There are all kinds of websites to describe effective and healthy ways to work out disagreements. It took me a long time to learn some of that on my own, but it’s definitely worth knowing.
I think the bickering seen in the media is supposed to be funny, although I found it very tiresome. Talk about it with your SO. I’d say, if it doesn’t solve anything, then it is useless. How do you feel after a fight? Arguing always made my stomach ache. I avoided it. Talk together about your problem solving techniques. We decided that whoever ‘cared’ the most got his/her choice. (This won’t work if one person is always the one who gets to choose. )
Battles in a relationship are not always bad. Sometimes, there is really a need for a small conflict, so the problem at hand can be resolved, with both parties understanding why it happened.

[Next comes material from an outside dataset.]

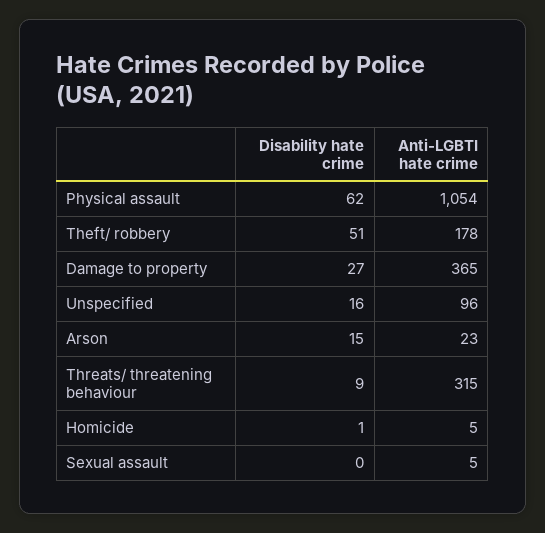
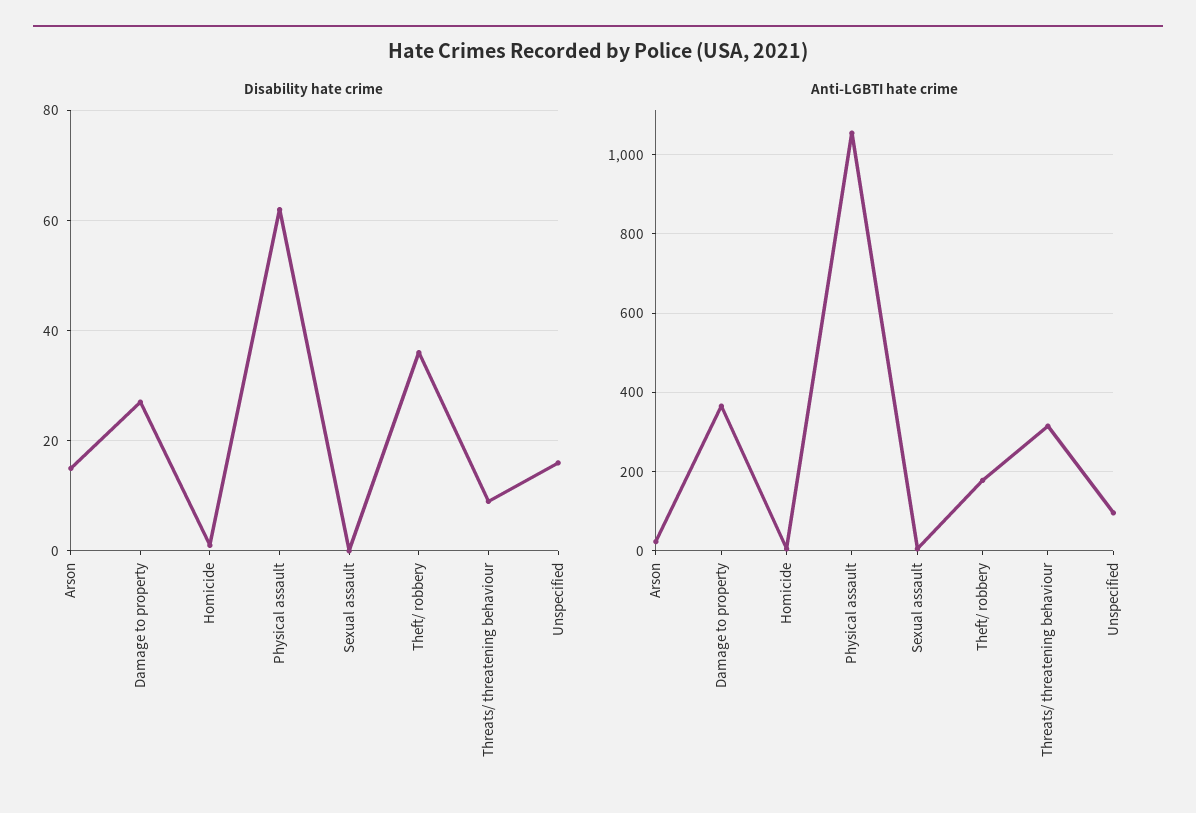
Disability hate crime, Theft/ robbery: 51 -> 35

The best part….......IS THE MAKEUP !
If there is any condescension at all, it isn’t healthy.
I think they’re just indicative of our wanting our own way or at least believing it’s best, neither of which are inherently bad, but sometimes we let them get the better of us. If the small battles aren’t adding up to bigger ones, stemming from vindictiveness, or overly one-sided there’s little to be concerned with; particularly in what would be seen as an otherwise healthy relationship.
Relationships are a LOT of work, and it takes two progressive and self aware people to pull off anything remotely healthy.
‘Healthy” is respect, compassion, empathy, and also the ability to look at ones own programing, triggers, hot spots.
‘Unhealthy” is hard core ego, gotta “win”, be “right” at all costs.
Personally, I have done a shitload of “work” over the years and I find that most relationships are a lot more work than I care to participate in these days.
Oh the joys of being a fully self realized person. It only takes 4–5 decades. lol
Any fight my hubby and I have gotten into has been followed by talks later about what we could have done better and apologies, if needed. The thing about our fights is that we generally feel better about one another after.